Lastly, human users should be able to interact with their agents (or directly with content) in an intuitively appealing fashion. Visual and/or virtual reality metaphors are perhaps the most likely candidates for representing the semantics of Web content at the man-machine interface (to make, in a manner of speaking, machine-understandable content understandable to humans) and for providing new ways of navigation and search.

The above considerations underly the structure of the 'Semantic Web Technologies' action line, as defined in the draft IST Work Programme 2001. Indeed, its four strands may be characterized roughly as: formalizing (using XML, RDF and other techniques for semantic interoperability and reasoning such as ontology languages), grounding (formalisms through content analysis), acting (to support knowledge / resource discovery, transactions, intelligent filtering and profiling, collaborative filtering, knowledge sharing) and interacting (e.g. through intuitive visual interfaces).

It relies on knowledge and know-how gained in various Computer Science subdisciplines such as formal modelling, formal logics and formal languages, information retrieval, (multimedia) databases, knowledge engineering, image analysis, etc. Where interoperability (e.g. among information agents) is concerned there is a strong case for agreeing on Web wide standards.

With its focus on Web technologies this new action line takes account of the fact that the rapid growth of the World Wide Web stimulates and motivates R&D opening up new ways of managing multimedia content (primarily images, video and audio but of course also text and plain data) and its delivery via stationary and (increasingly) mobile platforms. It is designed with a view to giving these developments more momentum by creating synergies between hitherto relatively separate R&D (and standards) communities, both in industry and academic/public research.
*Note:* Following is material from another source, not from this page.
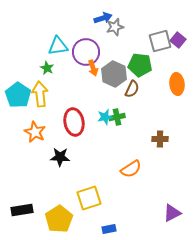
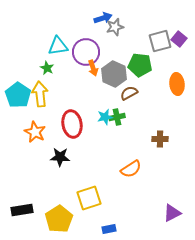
purple square: moved 1 px right, 1 px up
brown semicircle: moved 3 px left, 4 px down; rotated 144 degrees counterclockwise
red ellipse: moved 2 px left, 2 px down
The IST Key Action III initiative in this field is certainly not isolated or unique. Other IST Key Actions, in particular II (New Methods of Work and Electronic Commerce) and IV (Essential Technologies and Infrastructures), are contributors (and are in fact already hosting relevant projects such as IBROW or ONTOKNOWLEDGE). Yet our initiative may differ from other, similar ones (outside Europe or in individual EU Member States) in that it is slightly broader and more open to knowledge management, multimedia and interface issues.

This workshop may be considered a first test of our agenda and it is heartening to see that our Call for Participation has met with a response well beyond initial expectations, both in terms of number of participants and number of proposed presentations of projects and project ideas. Equally remarkable is the mix of different interests represented. It not only reflects the various aspects of our 'Semantic Web Technologies' action line, but also its potential for further research and for viable business applications of current and future developments.

It should be noted that this is just a beginning. Discussions have started on the next European RTD framework programme. We believe that the technologies addressed by this workshop will become crucial for the development and exploitation of digital content in an increasingly networked world. And we are confident that the contributions to this workshop, the ones actually presented and the ones made only in writing, provide enough substance to justify a prominent place for these technologies in any future IST programme.